Impact of Gold Nanoparticles on Amyloid β-Induced Alzheimer's Disease in a Rat Animal Model: Involvement of STIM Proteins.

Abstract

Alzheimer's disease (AD) is the most common type of neurodegenerative amyloid disorder causing progressive cognitive decline and memory loss. A considerable number of therapies for AD rely on inhibition/delay/dissociation of amyloid beta (Aβ) oligomers and fibrils. In this case, nanoparticles (NPs) demonstrated substantial effects on the Aβ fibrillation process; however, their effects on progressive cognitive decline and memory have been poorly investigated in vivo.
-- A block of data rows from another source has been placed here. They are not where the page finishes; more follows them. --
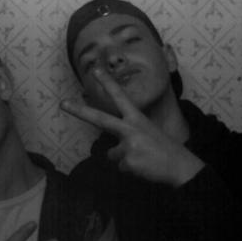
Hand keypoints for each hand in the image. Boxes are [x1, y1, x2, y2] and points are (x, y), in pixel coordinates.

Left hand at [60, 67, 204, 187]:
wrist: (179, 165)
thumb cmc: (164, 149)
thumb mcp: (148, 134)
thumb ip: (129, 135)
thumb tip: (112, 150)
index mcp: (137, 118)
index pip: (120, 96)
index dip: (108, 83)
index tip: (95, 70)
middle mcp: (130, 128)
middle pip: (99, 118)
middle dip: (80, 111)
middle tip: (62, 103)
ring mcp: (127, 145)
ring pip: (112, 154)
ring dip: (124, 159)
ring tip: (143, 159)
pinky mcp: (127, 161)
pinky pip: (120, 167)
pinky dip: (130, 169)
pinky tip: (143, 167)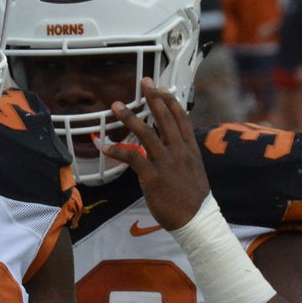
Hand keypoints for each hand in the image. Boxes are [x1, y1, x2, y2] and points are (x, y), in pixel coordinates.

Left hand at [104, 78, 210, 230]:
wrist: (196, 220)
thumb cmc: (193, 199)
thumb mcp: (193, 171)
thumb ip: (182, 156)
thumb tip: (172, 147)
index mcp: (190, 149)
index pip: (182, 119)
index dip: (171, 101)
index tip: (162, 88)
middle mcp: (179, 151)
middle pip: (165, 119)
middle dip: (153, 99)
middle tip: (144, 82)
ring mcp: (166, 163)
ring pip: (147, 134)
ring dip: (129, 118)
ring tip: (116, 106)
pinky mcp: (153, 176)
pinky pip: (132, 158)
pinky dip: (117, 150)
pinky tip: (105, 146)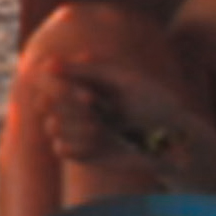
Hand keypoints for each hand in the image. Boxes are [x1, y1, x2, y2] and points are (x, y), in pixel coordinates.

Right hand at [33, 55, 190, 175]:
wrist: (172, 137)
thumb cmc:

In this study, acquisition and retention of spatial learning and memory are studied in a rat animal model of AD after intrahippocampal (IH) and intraperitoneal (IP) injections of a model NP, i.e., gold NPs (AuNPs). The outcomes revealed that the AuNPs could improve the acquisition and retention of spatial learning and memory in Aβ treated rats as indicated by decreased time (Aβ: 39.60 ± 3.23 s vs Aβ+AuNPs: 25.78 ± 2.80 s) and distance (Aβ: 917.98 ± 50.81 cm vs Aβ+AuNPs: 589.09 ± 65.96 cm) of finding the hidden platform during training days and by increased time spent in the target quadrant (Aβ: 19.40 ± 0.98 s vs Aβ+AuNPs: 29.36 ± 1.14 s) in the probe test in Morris water maze (MWM). Expression of brain-derived neurotrophic factor, BDNF, cAMP response element binding protein, CREB, and stromal interaction molecules, e.g., STIM1 and STIM2 was also increased, supporting improved neural survival. Our outcomes may pave a way for mechanistic insights toward the role of NPs on retrieval of the deteriorated behavioral functions in brain tissue after AD outbreak.